- [Task goal]
From the listing below, extract every line in which the word "back" appears.

- [Data]
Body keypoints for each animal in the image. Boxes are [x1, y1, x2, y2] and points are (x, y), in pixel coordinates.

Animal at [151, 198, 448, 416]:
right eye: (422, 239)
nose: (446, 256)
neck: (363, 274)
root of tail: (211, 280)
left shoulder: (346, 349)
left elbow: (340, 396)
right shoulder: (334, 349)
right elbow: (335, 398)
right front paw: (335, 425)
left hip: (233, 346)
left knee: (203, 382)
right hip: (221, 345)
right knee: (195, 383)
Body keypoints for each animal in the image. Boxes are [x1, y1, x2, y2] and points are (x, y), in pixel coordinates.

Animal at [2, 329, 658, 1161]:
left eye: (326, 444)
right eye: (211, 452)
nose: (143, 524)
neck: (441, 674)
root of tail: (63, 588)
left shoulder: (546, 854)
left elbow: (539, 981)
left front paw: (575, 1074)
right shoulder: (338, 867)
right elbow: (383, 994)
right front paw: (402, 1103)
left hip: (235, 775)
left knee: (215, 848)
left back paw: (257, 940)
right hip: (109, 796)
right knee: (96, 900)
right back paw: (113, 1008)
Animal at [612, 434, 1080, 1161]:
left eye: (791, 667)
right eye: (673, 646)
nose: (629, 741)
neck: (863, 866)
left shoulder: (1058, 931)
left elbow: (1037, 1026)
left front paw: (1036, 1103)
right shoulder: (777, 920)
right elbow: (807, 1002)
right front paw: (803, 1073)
...
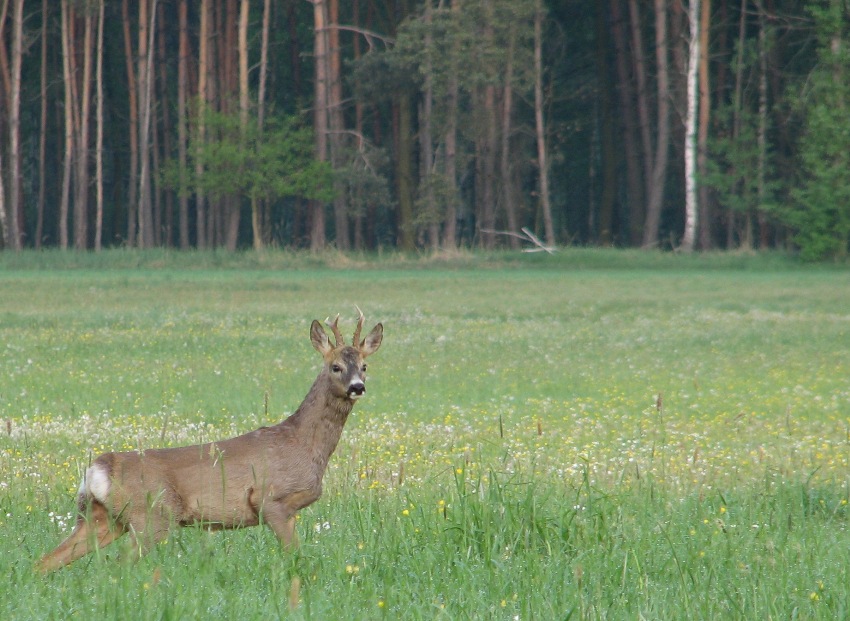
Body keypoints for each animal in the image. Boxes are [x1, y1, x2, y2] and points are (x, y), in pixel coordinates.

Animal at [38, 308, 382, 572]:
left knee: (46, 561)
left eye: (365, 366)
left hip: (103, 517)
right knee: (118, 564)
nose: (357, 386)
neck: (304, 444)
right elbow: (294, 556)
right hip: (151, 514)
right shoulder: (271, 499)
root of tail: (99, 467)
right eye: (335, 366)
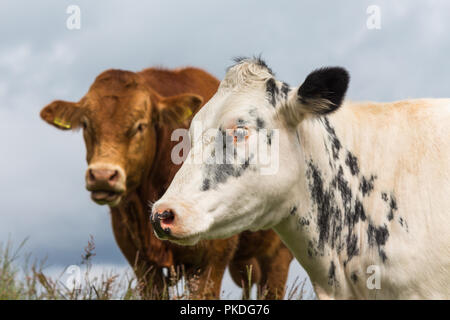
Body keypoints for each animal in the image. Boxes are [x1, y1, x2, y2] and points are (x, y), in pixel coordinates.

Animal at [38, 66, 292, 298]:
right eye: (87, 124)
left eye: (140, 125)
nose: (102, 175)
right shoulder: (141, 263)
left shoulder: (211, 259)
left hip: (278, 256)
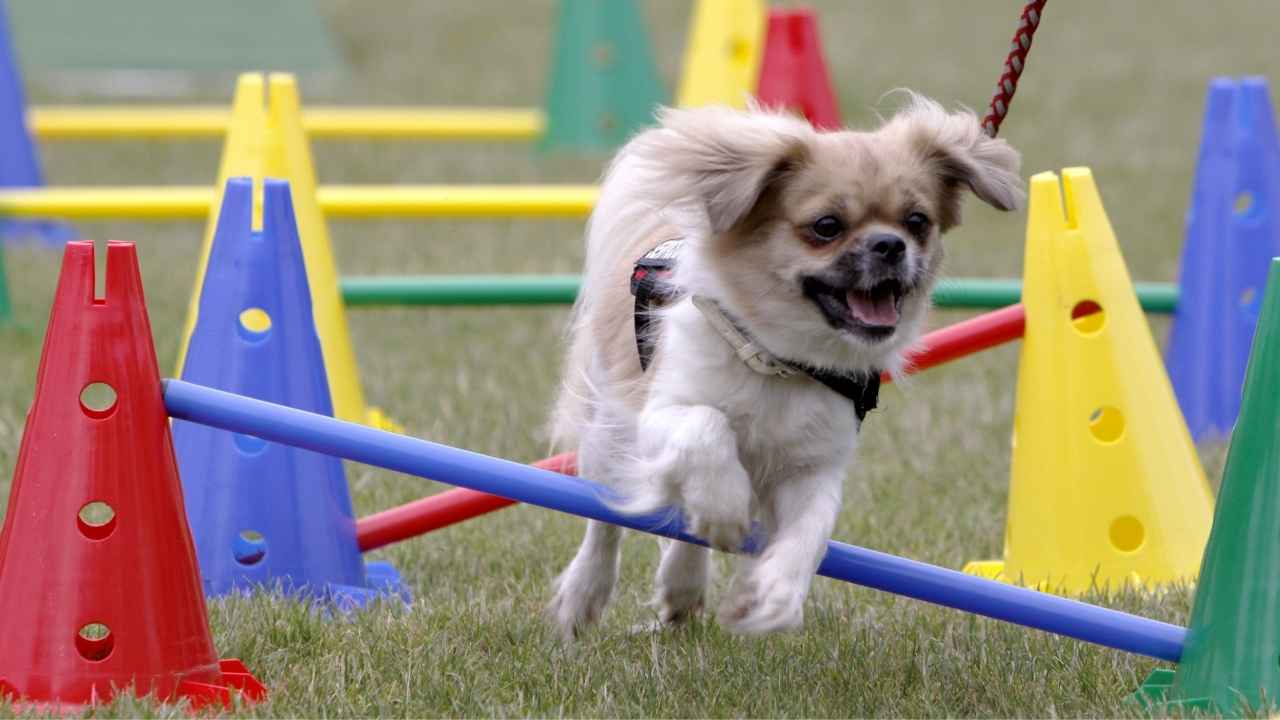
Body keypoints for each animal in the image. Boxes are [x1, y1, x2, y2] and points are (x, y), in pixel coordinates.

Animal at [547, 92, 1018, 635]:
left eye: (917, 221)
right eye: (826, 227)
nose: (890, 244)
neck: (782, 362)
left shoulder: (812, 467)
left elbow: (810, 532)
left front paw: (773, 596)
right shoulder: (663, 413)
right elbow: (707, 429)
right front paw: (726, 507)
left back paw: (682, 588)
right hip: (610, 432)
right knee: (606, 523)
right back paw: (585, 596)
---
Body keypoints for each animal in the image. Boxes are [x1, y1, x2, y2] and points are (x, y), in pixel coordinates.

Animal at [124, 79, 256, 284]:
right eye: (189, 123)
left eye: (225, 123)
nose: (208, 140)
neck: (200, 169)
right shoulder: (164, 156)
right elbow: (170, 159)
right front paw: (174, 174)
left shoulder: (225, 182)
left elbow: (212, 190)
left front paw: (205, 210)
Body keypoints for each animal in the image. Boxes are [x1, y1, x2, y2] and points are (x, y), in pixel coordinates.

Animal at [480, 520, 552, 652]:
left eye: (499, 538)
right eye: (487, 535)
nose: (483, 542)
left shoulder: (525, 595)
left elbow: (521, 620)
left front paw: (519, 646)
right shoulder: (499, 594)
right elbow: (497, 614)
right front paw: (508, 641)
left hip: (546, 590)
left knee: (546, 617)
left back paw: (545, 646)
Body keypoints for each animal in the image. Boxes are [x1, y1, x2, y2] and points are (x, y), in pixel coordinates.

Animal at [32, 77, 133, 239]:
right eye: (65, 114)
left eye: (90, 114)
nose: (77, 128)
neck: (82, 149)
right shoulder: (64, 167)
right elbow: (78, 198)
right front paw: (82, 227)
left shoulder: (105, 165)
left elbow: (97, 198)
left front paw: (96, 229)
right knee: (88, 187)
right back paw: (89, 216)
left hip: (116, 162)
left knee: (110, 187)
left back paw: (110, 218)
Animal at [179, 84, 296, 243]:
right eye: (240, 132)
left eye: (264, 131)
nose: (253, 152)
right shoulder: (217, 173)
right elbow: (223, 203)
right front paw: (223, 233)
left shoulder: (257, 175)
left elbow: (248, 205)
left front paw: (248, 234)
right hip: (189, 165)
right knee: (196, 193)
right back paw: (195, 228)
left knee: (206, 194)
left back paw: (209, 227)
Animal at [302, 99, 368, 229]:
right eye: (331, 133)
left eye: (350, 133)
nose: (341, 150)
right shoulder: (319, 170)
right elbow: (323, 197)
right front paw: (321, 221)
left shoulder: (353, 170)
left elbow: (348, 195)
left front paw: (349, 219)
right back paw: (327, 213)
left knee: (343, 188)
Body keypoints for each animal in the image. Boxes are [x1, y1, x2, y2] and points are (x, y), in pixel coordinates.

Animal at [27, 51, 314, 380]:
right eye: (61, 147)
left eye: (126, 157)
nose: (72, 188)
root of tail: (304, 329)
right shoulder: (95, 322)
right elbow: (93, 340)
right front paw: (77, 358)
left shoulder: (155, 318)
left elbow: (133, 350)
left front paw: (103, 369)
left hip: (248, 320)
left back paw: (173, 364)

- [Written reply]
left back paw: (257, 940)
right back paw: (113, 1008)
left back paw: (682, 588)
right back paw: (585, 596)
left back paw: (545, 646)
right back paw: (89, 216)
left back paw: (110, 218)
right back paw: (195, 228)
left back paw: (209, 227)
right back paw: (327, 213)
left back paw: (173, 364)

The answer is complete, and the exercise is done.